I am not going to get into the details, as others have in detail, but it was a negative trial and there was no benefit for additional treatment. I had a dinner the other night in our breast working group and the medoncs and surgeons asked why radiation oncologists didn’t seem to believe in the study and routinely omit RNI or PMRT with RNI. Okay, I agree, my dinners seem much more boring than yours. Anyway, my brilliant partner (one of the authors of the study) explained the nuances of the study and I took notes. The main issue is that eligibility was broad, so many specific types of patients were underrepresented, so it is difficult to make blanket statements. I reviewed the publication. I reviewed the non randomized data. I reviewed the various interpretations of B51. I re-reviewed the Danish and British Columbia studies. I generated an algorithm and then had ChatGPT help me fine tune it. What came out is pretty good, if I do say so myself. For those starting out, this flowchart is systematic, allows for nuance and modifications based on specific factors, but it does not lock you into dogmatic treatment.
One part that may seem out of place is the consideration of chest wall RT only for certain intermediate risk patients in the adjuvant group. This has not been studied, but I kept it as an option for a few reasons. 1) 65-70% of locoregional recurrences are in the chest wall and the remainder are in the regional nodes 2) There is added toxicity by treating the regional lymph nodes 3) If you have an intermediate risk patient like the woman above, perhaps we say her overall risk is 12% (10-15% is a reasonable range). 8% of those are in the chest wall, 4 % in the nodes. By treating chest wall alone we reduce the risk to maybe 1-2% and then overall LRR is about 4-5%. If I have a hard time meeting OAR constraints, I have no worries about dropping coverage to something like 80% / 80%. And if you are doing that, one could make an argument just to leave them out. We know that it is defensible to not treat the patient to begin with, so this is a potential middle road. I wonder if anyone will ever study this approach. The only PMRT study I know that only treated the chest wall alone was a Chinese study looking at T1-T2N0M0 triple negative patients treated with adjuvant chemotherapy then randomized to chest wall RT vs no further treatment.

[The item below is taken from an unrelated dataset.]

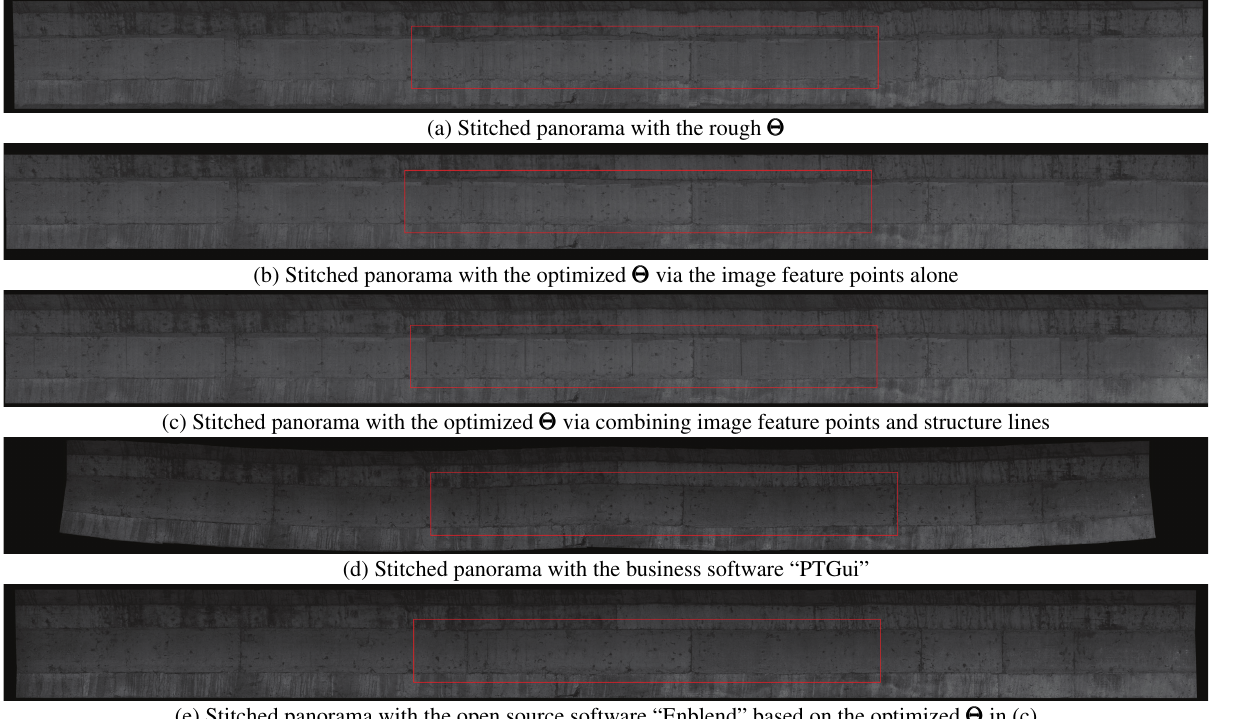
(b) Stitched panorama with the optimized (cid:2)(cid:2)(cid:2) via the image feature points alone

PMRT to chest wall was associated with a >10% overall survival benefit, but this study appears mostly ignored.
First is the neoadjuvant chemotherapy patients, which considers the results of B51:
Next is the adjuvant chemotherapy patients.
I hope you find this helpful in generating your own way to treat these patients. Do not overthink it. Most answers are correct and more often than not, we confuse ourselves. For example, a patient comes to you that was eligible for both Z-11 and MA.20 which means whole breast RT alone works fine or it means treating the regional nodes will improve DFS. Who really knows? Believe one or the other and stick with it.
The risk of recurrence remains low. Be conservative in meeting OAR constraints and be comfortable with reducing coverage - i.e. APBI works so if you are only treating 90% of the breast PTV with 90% of the RX dose, as long as the tumor bed is covered by 95%, you are all good.
Breast often seems like the worst, but that’s because we overthink it. I’ve said to friends, if you’re a community generalist, you are a breast cancer specialist - you already know what to do. Develop a system, stick with it, adjust as new data comes out.
Love you all,
Simul
Thanks! Just curious- in your textual example of a low risk pT2N1 patient you state PMRT is likely minimally beneficial (I agree, see eg SUPREMO). Yet your flowchart algorithm treats these patients always? You’d just do CW alone if deescalating?